Supply chain risk and the serious threat posed by supply chain attacks are top of mind since the widely discussed SUNBURST attack (which famously affected SolarWinds, VMware and others), Kaseya ransomware attack and many others. Businesses need the ability to readily determine whether products and all their components meet security, reliability, privacy and sustainability requirements.
The IETF SCITT Working Group aims to improve supply chain security with the development of specifications that make the actions of entities in today’s increasingly complex supply chain transparent and accountable. A newly formed SCITT Community is complementary to this Working Group and aims to drive the adoption and development of these specifications through collaboration and real-world implementations, with representatives from Fraunhofer, mesur.io, Microsoft and RKVST, among others.

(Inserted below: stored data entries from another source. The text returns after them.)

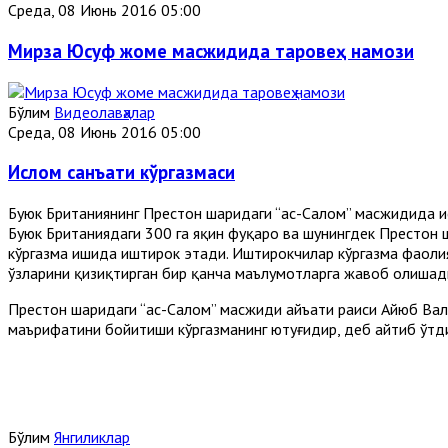
Среда, 08 Июнь 2016 05:00
Мирза Юсуф жоме масжидида таровеҳ намози
Бўлим
Видеолавҳалар
Среда, 08 Июнь 2016 05:00
Ислом санъати кўргазмаси
Буюк Британиянинг Престон шаҳридаги “ас-Салом” масжидида и
Буюк Британиядаги 300 га яқин фуқаро ва шунингдек Престон ш
кўргазма ишида иштирок этади. Иштирокчилар кўргазма фаоли
ўзларини қизиқтирган бир қанча маълумотларга жавоб олишад
Престон шаҳридаги “ас-Салом” масжиди ҳайъати раиси Айюб В
маърифатини бойитиши кўргазманинг ютуғидир, деб айтиб ўтд
Бўлим
Янгиликлар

RKVST Provenance-as-a-Service will be used as the back end to an open source SCITT API Emulator. The emulator is intended as a standard client that mirrors the draft SCITT architecture specification. It was developed collaboratively by SCITT Community members to test and prove technical practicality and commercial interoperability for consumer choice. This SCITT emulator, along with an open source View COSE tool, will enable participants to experiment with the draft standards in a practical way. Working Group members, developers and subject matter experts will have the opportunity to discuss, collaborate and refine the IETF SCITT specifications to help solve supply chain accountability and transparency challenges.

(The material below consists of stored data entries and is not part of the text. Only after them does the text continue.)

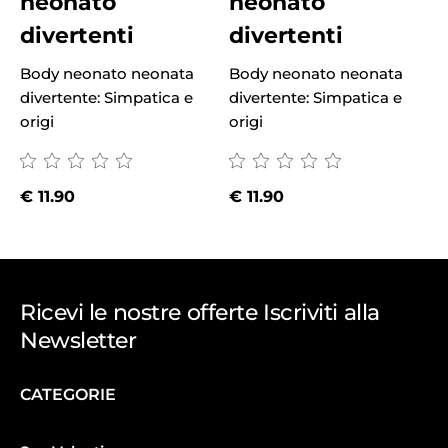
neonato
neonato
divertenti
divertenti
Body neonato neonata
Body neonato neonata
B
divertente: Simpatica e
divertente: Simpatica e
d
origi
origi
o
€
11.90
€
11.90
Ricevi le nostre offerte Iscriviti alla
Newsletter
CATEGORIE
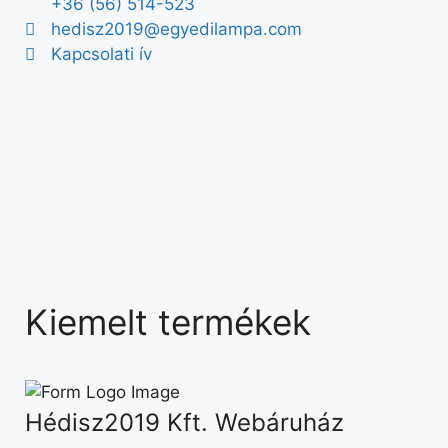
+36 (56) 514-523
hedisz2019@egyedilampa.com
Kapcsolati ív
Kiemelt termékek
Hédisz2019 Kft. Webáruház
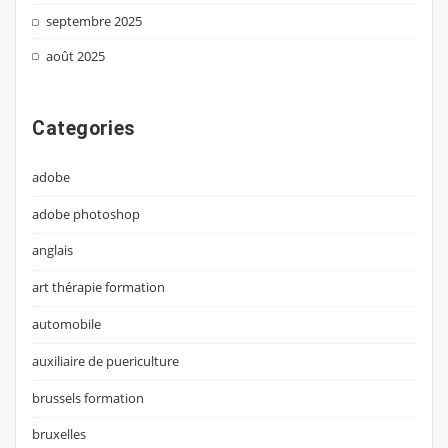
septembre 2025
août 2025
Categories
adobe
adobe photoshop
anglais
art thérapie formation
automobile
auxiliaire de puericulture
brussels formation
bruxelles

Jon Geater, chief product officer, RKVST said:
“Right now, it’s challenging to manage the ongoing compliance of products and services against requirements across global end-to-end supply/value chains, the root causes being; insufficient standards for verifying identities of parties, tamper-proof and independently verifiable data stores; lack of legally meaningful and persistent supply/value chain data; and the absence of globally interoperable transparency services and trusted service discovery. The IETF SCITT Working Group aims to address these challenges with a set of specifications that will, over time, become standards — enabling multiple projects, products and services to interoperate. With this hackathon and other practical activities, we are investing in driving forward understanding and helping to accelerate the development of those standards for the benefit of all.”